Exercise brief:
Output the lines of the items as a JSON list of strings, one string per line with blank lines omitted, starting at the first line of the items and ending at the line that contains "Teleflex Medical, S.A.U.", including that line.

Data for analysis:
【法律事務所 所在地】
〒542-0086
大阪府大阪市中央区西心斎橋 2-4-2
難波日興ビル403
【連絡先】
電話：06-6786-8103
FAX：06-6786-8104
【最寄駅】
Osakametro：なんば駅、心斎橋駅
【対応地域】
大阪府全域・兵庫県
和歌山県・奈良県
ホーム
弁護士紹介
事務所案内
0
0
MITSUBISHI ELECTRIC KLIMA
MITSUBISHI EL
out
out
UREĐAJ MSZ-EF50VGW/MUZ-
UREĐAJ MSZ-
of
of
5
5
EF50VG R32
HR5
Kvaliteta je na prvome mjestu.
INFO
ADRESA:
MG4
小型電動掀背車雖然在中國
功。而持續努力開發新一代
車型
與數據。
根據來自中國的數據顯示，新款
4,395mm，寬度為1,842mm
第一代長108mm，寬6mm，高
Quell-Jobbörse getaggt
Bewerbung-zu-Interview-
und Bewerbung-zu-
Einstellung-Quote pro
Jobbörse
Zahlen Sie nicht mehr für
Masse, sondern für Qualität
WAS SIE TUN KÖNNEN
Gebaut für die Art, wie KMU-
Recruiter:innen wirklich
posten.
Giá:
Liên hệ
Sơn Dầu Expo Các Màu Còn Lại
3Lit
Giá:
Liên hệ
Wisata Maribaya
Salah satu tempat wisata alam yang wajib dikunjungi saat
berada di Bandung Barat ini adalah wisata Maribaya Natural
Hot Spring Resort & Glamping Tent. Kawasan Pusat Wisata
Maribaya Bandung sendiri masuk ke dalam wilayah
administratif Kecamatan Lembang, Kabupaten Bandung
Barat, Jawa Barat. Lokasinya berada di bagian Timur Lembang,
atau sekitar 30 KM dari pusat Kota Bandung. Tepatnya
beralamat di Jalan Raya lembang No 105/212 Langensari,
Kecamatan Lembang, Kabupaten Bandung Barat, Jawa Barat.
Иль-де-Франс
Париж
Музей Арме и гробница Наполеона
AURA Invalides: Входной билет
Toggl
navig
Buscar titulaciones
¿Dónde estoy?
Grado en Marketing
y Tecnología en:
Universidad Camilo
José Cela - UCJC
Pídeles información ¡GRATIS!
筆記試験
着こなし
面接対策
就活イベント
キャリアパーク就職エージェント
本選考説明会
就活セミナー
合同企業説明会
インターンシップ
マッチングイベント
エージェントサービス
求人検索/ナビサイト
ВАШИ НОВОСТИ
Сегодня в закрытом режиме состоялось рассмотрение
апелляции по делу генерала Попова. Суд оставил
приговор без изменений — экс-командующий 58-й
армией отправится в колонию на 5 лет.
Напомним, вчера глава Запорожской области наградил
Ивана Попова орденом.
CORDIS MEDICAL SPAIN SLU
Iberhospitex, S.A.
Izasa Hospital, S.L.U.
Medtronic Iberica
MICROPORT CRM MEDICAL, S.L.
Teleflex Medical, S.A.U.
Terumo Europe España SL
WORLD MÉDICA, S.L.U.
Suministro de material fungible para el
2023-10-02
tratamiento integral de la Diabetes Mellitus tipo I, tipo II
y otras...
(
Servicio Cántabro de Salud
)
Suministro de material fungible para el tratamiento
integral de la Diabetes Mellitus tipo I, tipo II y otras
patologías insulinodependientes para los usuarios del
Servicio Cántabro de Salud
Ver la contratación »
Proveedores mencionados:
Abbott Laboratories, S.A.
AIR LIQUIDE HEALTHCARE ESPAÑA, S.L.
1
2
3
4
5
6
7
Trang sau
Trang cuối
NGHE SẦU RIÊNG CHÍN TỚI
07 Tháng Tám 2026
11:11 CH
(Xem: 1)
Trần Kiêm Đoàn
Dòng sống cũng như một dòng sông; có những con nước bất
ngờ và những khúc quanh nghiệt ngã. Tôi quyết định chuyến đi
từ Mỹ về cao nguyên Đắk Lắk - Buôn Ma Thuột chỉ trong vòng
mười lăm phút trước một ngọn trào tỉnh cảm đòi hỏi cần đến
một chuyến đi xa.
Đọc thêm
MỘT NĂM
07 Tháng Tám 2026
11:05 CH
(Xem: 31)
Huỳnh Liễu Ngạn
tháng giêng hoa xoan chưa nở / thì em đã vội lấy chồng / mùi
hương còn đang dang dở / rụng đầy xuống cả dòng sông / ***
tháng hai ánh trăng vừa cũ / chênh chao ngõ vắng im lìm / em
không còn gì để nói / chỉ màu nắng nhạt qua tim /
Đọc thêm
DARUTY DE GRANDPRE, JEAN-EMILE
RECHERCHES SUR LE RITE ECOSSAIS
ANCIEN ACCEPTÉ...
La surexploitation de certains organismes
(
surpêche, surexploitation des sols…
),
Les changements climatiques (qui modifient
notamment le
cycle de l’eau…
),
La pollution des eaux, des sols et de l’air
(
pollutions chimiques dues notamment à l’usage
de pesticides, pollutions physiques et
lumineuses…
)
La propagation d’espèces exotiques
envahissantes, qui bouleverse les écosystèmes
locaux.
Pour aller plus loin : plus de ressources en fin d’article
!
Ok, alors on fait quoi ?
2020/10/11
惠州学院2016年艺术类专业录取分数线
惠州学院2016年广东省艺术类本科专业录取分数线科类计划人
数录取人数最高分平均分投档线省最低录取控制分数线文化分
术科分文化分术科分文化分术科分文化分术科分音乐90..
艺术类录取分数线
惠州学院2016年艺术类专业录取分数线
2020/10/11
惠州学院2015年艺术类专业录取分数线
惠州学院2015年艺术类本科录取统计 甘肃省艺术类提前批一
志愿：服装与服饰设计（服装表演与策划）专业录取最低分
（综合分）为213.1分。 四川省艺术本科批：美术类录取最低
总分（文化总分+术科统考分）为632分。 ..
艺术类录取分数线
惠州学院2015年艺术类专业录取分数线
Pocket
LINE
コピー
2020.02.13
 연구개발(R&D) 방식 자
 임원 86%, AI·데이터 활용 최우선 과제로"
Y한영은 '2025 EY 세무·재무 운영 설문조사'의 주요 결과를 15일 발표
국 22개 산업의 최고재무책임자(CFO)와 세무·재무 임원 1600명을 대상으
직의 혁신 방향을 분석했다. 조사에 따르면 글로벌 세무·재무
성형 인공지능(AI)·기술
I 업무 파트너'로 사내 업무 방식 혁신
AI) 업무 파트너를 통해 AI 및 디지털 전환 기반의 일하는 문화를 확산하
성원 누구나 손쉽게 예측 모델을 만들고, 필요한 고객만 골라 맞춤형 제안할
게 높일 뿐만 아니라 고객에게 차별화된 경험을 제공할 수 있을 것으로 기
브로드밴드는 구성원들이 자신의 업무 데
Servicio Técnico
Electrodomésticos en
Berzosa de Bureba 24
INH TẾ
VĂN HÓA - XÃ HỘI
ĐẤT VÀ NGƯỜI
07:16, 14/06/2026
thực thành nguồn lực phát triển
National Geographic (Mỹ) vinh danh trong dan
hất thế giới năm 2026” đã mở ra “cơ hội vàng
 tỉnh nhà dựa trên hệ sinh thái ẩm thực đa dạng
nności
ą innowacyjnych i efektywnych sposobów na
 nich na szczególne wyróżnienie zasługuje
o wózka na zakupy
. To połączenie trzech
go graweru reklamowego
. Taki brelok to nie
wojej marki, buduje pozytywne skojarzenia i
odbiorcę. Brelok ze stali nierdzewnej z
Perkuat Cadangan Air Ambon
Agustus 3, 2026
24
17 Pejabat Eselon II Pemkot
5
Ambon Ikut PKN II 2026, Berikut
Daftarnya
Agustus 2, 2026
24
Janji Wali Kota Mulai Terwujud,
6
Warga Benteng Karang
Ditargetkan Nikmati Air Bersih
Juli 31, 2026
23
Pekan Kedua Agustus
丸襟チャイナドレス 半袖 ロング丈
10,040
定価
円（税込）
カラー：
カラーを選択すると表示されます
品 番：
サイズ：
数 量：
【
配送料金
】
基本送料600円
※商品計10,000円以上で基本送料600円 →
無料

Answer below:
[
  "【法律事務所 所在地】",
  "〒542-0086",
  "大阪府大阪市中央区西心斎橋 2-4-2",
  "難波日興ビル403",
  "【連絡先】",
  "電話：06-6786-8103",
  "FAX：06-6786-8104",
  "【最寄駅】",
  "Osakametro：なんば駅、心斎橋駅",
  "【対応地域】",
  "大阪府全域・兵庫県",
  "和歌山県・奈良県",
  "ホーム",
  "弁護士紹介",
  "事務所案内",
  "0",
  "0",
  "MITSUBISHI ELECTRIC KLIMA",
  "MITSUBISHI EL",
  "out",
  "out",
  "UREĐAJ MSZ-EF50VGW/MUZ-",
  "UREĐAJ MSZ-",
  "of",
  "of",
  "5",
  "5",
  "EF50VG R32",
  "HR5",
  "Kvaliteta je na prvome mjestu.",
  "INFO",
  "ADRESA:",
  "MG4",
  "小型電動掀背車雖然在中國",
  "功。而持續努力開發新一代",
  "車型",
  "與數據。",
  "根據來自中國的數據顯示，新款",
  "4,395mm，寬度為1,842mm",
  "第一代長108mm，寬6mm，高",
  "Quell-Jobbörse getaggt",
  "Bewerbung-zu-Interview-",
  "und Bewerbung-zu-",
  "Einstellung-Quote pro",
  "Jobbörse",
  "Zahlen Sie nicht mehr für",
  "Masse, sondern für Qualität",
  "WAS SIE TUN KÖNNEN",
  "Gebaut für die Art, wie KMU-",
  "Recruiter:innen wirklich",
  "posten.",
  "Giá:",
  "Liên hệ",
  "Sơn Dầu Expo Các Màu Còn Lại",
  "3Lit",
  "Giá:",
  "Liên hệ",
  "Wisata Maribaya",
  "Salah satu tempat wisata alam yang wajib dikunjungi saat",
  "berada di Bandung Barat ini adalah wisata Maribaya Natural",
  "Hot Spring Resort & Glamping Tent. Kawasan Pusat Wisata",
  "Maribaya Bandung sendiri masuk ke dalam wilayah",
  "administratif Kecamatan Lembang, Kabupaten Bandung",
  "Barat, Jawa Barat. Lokasinya berada di bagian Timur Lembang,",
  "atau sekitar 30 KM dari pusat Kota Bandung. Tepatnya",
  "beralamat di Jalan Raya lembang No 105/212 Langensari,",
  "Kecamatan Lembang, Kabupaten Bandung Barat, Jawa Barat.",
  "Иль-де-Франс",
  "Париж",
  "Музей Арме и гробница Наполеона",
  "AURA Invalides: Входной билет",
  "Toggl",
  "navig",
  "Buscar titulaciones",
  "¿Dónde estoy?",
  "Grado en Marketing",
  "y Tecnología en:",
  "Universidad Camilo",
  "José Cela - UCJC",
  "Pídeles información ¡GRATIS!",
  "筆記試験",
  "着こなし",
  "面接対策",
  "就活イベント",
  "キャリアパーク就職エージェント",
  "本選考説明会",
  "就活セミナー",
  "合同企業説明会",
  "インターンシップ",
  "マッチングイベント",
  "エージェントサービス",
  "求人検索/ナビサイト",
  "ВАШИ НОВОСТИ",
  "Сегодня в закрытом режиме состоялось рассмотрение",
  "апелляции по делу генерала Попова. Суд оставил",
  "приговор без изменений — экс-командующий 58-й",
  "армией отправится в колонию на 5 лет.",
  "Напомним, вчера глава Запорожской области наградил",
  "Ивана Попова орденом.",
  "CORDIS MEDICAL SPAIN SLU",
  "Iberhospitex, S.A.",
  "Izasa Hospital, S.L.U.",
  "Medtronic Iberica",
  "MICROPORT CRM MEDICAL, S.L.",
  "Teleflex Medical, S.A.U."
]